Ogbos are designed to acknowledge life’s phases, and the right place for service in all of them. Four-year-olds may do nothing more than play with others in their age group. Young men, however, provide communal security. Elders resolve disputes and guide younger age grades; when an elder dies, schoolchildren are responsible for playing drums in their honor.
How this might translate to American life isn’t obvious. Like the intricate gowns I saw in Atlanta, the ogbo system belongs to another place and culture. But the core idea – service as part of the life cycle – already exists in the United States, in places such as the Peace4Kids project in South Los Angeles.
Cofounded by activist Zaid Gayle, Peace4Kids enlists a whole community of adults, rather than individuals, to mentor foster children from preschool through adulthood.
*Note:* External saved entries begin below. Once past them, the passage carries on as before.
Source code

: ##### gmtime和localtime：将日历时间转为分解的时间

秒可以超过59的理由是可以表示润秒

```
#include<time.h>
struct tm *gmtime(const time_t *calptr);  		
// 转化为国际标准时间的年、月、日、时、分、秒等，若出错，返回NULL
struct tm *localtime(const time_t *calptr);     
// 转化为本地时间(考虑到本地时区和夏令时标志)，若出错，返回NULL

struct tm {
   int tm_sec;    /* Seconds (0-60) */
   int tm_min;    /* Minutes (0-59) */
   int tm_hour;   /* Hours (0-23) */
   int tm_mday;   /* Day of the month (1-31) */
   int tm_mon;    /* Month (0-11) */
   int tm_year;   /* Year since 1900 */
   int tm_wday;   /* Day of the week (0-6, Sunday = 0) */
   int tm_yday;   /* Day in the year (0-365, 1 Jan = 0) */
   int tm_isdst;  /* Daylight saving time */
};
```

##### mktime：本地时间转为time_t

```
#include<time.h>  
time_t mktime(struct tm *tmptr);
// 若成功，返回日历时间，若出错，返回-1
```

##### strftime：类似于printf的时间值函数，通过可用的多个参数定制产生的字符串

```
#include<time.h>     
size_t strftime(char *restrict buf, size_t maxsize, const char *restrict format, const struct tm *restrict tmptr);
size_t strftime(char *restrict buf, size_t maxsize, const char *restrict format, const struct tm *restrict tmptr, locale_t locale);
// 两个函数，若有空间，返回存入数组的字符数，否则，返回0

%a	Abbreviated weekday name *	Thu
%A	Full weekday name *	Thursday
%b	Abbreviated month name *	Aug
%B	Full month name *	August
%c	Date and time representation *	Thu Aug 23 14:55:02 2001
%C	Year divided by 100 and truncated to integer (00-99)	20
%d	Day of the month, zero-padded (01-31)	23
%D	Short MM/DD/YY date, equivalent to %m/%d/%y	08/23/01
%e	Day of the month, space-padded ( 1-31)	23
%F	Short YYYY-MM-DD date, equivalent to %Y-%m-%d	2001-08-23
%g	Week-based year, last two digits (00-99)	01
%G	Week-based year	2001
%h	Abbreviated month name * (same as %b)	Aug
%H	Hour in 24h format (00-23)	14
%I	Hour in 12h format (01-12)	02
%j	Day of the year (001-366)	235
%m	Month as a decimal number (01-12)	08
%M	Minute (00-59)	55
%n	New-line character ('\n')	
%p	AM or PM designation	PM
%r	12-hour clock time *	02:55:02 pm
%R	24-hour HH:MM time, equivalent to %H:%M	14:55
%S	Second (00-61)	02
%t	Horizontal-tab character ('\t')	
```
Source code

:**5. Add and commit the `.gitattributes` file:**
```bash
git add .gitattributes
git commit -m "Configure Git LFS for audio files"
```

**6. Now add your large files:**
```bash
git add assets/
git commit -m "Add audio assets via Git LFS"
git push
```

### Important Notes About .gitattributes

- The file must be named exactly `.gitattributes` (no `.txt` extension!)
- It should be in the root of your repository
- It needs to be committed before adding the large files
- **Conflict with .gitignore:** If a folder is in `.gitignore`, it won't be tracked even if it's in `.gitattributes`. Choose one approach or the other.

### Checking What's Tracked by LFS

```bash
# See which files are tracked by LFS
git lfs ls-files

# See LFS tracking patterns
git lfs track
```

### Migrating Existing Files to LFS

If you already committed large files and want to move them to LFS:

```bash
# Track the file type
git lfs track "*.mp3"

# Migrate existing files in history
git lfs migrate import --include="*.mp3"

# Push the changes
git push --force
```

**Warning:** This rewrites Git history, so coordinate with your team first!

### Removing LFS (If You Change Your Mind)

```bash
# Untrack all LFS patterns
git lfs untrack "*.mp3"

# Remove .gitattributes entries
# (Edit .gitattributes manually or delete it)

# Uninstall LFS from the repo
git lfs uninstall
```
Once the young people near maturity, their roles begin to change. Many guide the younger children and help create Peace4Kids policy. And like members of an ogbo, participants are organized from childhood into fiercely bonded cohorts, and continue to regard one another as brothers and sisters long after the program ends.
When I told Gayle about the similarities to African age grades, he wasn’t entirely surprised; Gayle’s father had studied and admired Nigerian culture for years. Yet the Peace4Kids structure had formed independently, in response to the needs of Los Angeles foster kids. It just made sense, Gayle said. To prepare for a healthy future, young people need a community of guides, a lifelong team of allies – and the expectation that to thrive, we all need to both give and receive.